• _Records shown_

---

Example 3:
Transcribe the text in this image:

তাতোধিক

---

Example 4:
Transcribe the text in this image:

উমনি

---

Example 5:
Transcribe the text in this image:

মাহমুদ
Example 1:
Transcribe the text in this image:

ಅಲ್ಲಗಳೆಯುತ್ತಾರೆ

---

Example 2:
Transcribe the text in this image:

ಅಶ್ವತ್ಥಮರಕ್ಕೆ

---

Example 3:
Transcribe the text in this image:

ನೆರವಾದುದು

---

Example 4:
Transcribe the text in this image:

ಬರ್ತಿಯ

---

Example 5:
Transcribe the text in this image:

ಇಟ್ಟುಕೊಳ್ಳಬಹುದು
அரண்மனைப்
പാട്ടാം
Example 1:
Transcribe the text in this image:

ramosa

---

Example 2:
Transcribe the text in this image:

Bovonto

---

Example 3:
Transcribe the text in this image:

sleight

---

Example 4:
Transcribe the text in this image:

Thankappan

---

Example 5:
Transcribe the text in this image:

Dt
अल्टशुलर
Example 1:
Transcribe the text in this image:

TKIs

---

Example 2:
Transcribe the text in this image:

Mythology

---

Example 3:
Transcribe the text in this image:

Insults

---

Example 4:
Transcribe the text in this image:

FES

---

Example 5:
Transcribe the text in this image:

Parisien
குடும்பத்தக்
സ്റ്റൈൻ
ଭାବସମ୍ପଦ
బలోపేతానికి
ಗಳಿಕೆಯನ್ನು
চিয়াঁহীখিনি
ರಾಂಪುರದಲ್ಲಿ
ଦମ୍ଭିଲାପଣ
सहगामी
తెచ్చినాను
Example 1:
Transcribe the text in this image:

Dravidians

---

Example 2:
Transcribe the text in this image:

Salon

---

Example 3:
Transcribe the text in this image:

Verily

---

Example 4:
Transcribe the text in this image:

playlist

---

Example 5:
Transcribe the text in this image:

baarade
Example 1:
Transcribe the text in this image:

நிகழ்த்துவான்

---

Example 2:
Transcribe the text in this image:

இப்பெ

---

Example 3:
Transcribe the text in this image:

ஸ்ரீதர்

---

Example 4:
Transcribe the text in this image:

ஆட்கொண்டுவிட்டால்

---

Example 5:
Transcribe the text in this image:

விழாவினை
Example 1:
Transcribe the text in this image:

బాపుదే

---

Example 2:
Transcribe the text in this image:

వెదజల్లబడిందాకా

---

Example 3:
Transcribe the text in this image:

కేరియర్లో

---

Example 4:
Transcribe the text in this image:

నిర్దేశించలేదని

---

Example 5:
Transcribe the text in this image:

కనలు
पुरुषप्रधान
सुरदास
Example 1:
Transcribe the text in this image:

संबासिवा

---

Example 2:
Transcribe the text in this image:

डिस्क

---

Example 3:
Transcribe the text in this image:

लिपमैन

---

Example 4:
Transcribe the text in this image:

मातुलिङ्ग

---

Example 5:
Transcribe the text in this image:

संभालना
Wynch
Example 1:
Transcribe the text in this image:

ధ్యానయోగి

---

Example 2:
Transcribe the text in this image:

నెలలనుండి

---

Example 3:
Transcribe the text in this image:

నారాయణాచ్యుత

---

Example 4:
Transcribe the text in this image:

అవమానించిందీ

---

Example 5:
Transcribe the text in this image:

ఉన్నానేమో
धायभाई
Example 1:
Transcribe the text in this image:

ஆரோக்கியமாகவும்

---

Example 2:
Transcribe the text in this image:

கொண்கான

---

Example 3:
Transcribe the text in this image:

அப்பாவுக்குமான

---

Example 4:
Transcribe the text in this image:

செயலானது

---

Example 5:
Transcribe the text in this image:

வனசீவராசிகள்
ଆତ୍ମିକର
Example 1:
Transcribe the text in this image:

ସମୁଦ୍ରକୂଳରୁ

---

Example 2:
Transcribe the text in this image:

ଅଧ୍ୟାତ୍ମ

• _Task to carry out_
The records above should be repeated exactly. Print them all.

• _Output for this exercise_
---

Example 3:
Transcribe the text in this image:

তাতোধিক

---

Example 4:
Transcribe the text in this image:

উমনি

---

Example 5:
Transcribe the text in this image:

মাহমুদ
Example 1:
Transcribe the text in this image:

ಅಲ್ಲಗಳೆಯುತ್ತಾರೆ

---

Example 2:
Transcribe the text in this image:

ಅಶ್ವತ್ಥಮರಕ್ಕೆ

---

Example 3:
Transcribe the text in this image:

ನೆರವಾದುದು

---

Example 4:
Transcribe the text in this image:

ಬರ್ತಿಯ

---

Example 5:
Transcribe the text in this image:

ಇಟ್ಟುಕೊಳ್ಳಬಹುದು
அரண்மனைப்
പാട്ടാം
Example 1:
Transcribe the text in this image:

ramosa

---

Example 2:
Transcribe the text in this image:

Bovonto

---

Example 3:
Transcribe the text in this image:

sleight

---

Example 4:
Transcribe the text in this image:

Thankappan

---

Example 5:
Transcribe the text in this image:

Dt
अल्टशुलर
Example 1:
Transcribe the text in this image:

TKIs

---

Example 2:
Transcribe the text in this image:

Mythology

---

Example 3:
Transcribe the text in this image:

Insults

---

Example 4:
Transcribe the text in this image:

FES

---

Example 5:
Transcribe the text in this image:

Parisien
குடும்பத்தக்
സ്റ്റൈൻ
ଭାବସମ୍ପଦ
బలోపేతానికి
ಗಳಿಕೆಯನ್ನು
চিয়াঁহীখিনি
ರಾಂಪುರದಲ್ಲಿ
ଦମ୍ଭିଲାପଣ
सहगामी
తెచ్చినాను
Example 1:
Transcribe the text in this image:

Dravidians

---

Example 2:
Transcribe the text in this image:

Salon

---

Example 3:
Transcribe the text in this image:

Verily

---

Example 4:
Transcribe the text in this image:

playlist

---

Example 5:
Transcribe the text in this image:

baarade
Example 1:
Transcribe the text in this image:

நிகழ்த்துவான்

---

Example 2:
Transcribe the text in this image:

இப்பெ

---

Example 3:
Transcribe the text in this image:

ஸ்ரீதர்

---

Example 4:
Transcribe the text in this image:

ஆட்கொண்டுவிட்டால்

---

Example 5:
Transcribe the text in this image:

விழாவினை
Example 1:
Transcribe the text in this image:

బాపుదే

---

Example 2:
Transcribe the text in this image:

వెదజల్లబడిందాకా

---

Example 3:
Transcribe the text in this image:

కేరియర్లో

---

Example 4:
Transcribe the text in this image:

నిర్దేశించలేదని

---

Example 5:
Transcribe the text in this image:

కనలు
पुरुषप्रधान
सुरदास
Example 1:
Transcribe the text in this image:

संबासिवा

---

Example 2:
Transcribe the text in this image:

डिस्क

---

Example 3:
Transcribe the text in this image:

लिपमैन

---

Example 4:
Transcribe the text in this image:

मातुलिङ्ग

---

Example 5:
Transcribe the text in this image:

संभालना
Wynch
Example 1:
Transcribe the text in this image:

ధ్యానయోగి

---

Example 2:
Transcribe the text in this image:

నెలలనుండి

---

Example 3:
Transcribe the text in this image:

నారాయణాచ్యుత

---

Example 4:
Transcribe the text in this image:

అవమానించిందీ

---

Example 5:
Transcribe the text in this image:

ఉన్నానేమో
धायभाई
Example 1:
Transcribe the text in this image:

ஆரோக்கியமாகவும்

---

Example 2:
Transcribe the text in this image:

கொண்கான

---

Example 3:
Transcribe the text in this image:

அப்பாவுக்குமான

---

Example 4:
Transcribe the text in this image:

செயலானது

---

Example 5:
Transcribe the text in this image:

வனசீவராசிகள்
ଆତ୍ମିକର
Example 1:
Transcribe the text in this image:

ସମୁଦ୍ରକୂଳରୁ

---

Example 2:
Transcribe the text in this image:

ଅଧ୍ୟାତ୍ମ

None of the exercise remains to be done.